La nuova tangenziale di Forlì raggiunge un importante traguardo costruttivo. Stamattina è stato abbattuto l'ultimo diaframma della galleria Appennino, segnando il completamento dello scavo di questa infrastruttura lunga 384 metri. L'evento, celebrato alla presenza di numerose autorità istituzionali, rappresenta un passo decisivo nel cantiere della bretella stradale che collegherà il sistema tangenziale forlivese con l'Ospedale Pierantoni e la Strada Statale 67 Tosco Romagnola.
Alla cerimonia hanno presenziato l'assessora regionale all'Ambiente e alle Infrastrutture Irene Priolo, la parlamentare di Fratelli d'Italia Alice Buonguerrieri per conto del ministero dei Trasporti, e il sindaco di Forlì Gian Luca Zattini. La galleria Appennino si affianca alla già completata galleria Vecchiazzano (454 metri di lunghezza), formando il sistema di scavo della nuova infrastruttura.
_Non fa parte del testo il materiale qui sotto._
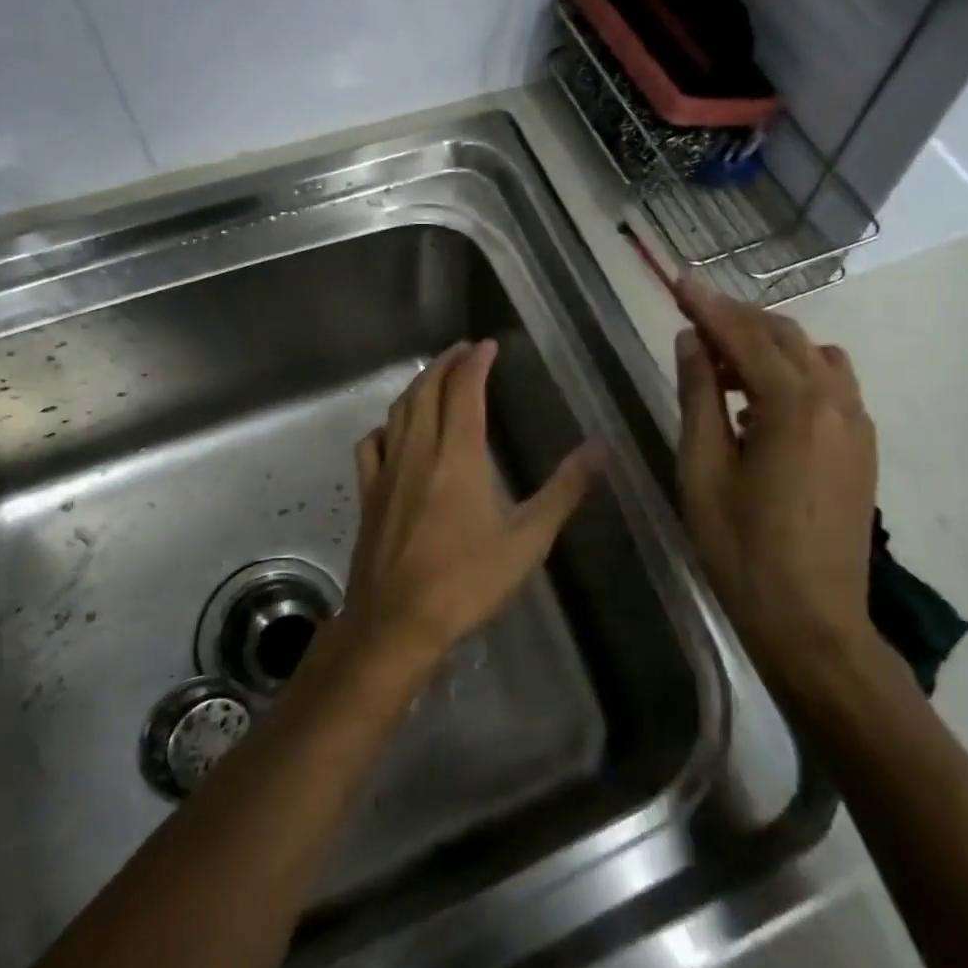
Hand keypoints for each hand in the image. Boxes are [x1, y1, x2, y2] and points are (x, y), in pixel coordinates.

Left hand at [346, 340, 601, 666]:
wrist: (396, 622)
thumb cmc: (467, 582)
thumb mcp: (527, 540)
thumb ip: (564, 491)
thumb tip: (600, 449)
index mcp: (458, 456)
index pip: (465, 391)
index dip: (475, 362)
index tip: (487, 345)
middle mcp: (418, 452)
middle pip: (427, 391)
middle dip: (445, 364)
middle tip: (463, 350)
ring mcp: (387, 472)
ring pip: (398, 412)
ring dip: (417, 387)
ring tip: (434, 377)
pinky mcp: (368, 494)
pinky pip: (372, 445)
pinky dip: (386, 426)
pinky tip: (393, 431)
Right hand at [673, 282, 881, 698]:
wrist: (813, 623)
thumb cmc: (742, 550)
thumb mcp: (703, 471)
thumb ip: (698, 398)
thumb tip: (690, 341)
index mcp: (793, 406)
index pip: (745, 336)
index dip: (708, 306)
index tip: (679, 280)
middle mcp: (835, 402)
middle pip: (785, 336)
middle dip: (737, 320)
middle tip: (693, 320)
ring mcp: (857, 425)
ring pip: (814, 356)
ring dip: (769, 345)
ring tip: (724, 363)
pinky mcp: (863, 449)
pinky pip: (831, 385)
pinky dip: (794, 373)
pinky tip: (761, 403)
Il terzo lotto della tangenziale si sviluppa complessivamente per 3,6 chilometri e beneficia di un finanziamento già stanziato di oltre 170 milioni di euro. I cantieri, avviati a fine giugno 2023 da Anas, mantengono un ritmo di avanzamento in linea con il cronoprogramma iniziale, raggiungendo attualmente il 57% di completamento.
Oltre al tunnel Appennino, i lavori hanno registrato progressi significativi anche nelle altre strutture portanti del progetto. È stato ultimato il varo degli impalcati metallici del viadotto Partigiano (302 metri), del viadotto Placucci (140 metri) e di tre ponti con campata unica. Attualmente è in fase di montaggio la struttura metallica del ponte Rabbi, mentre proseguono i lavori di realizzazione dei muri di sostegno e dei rilevati della carreggiata principale.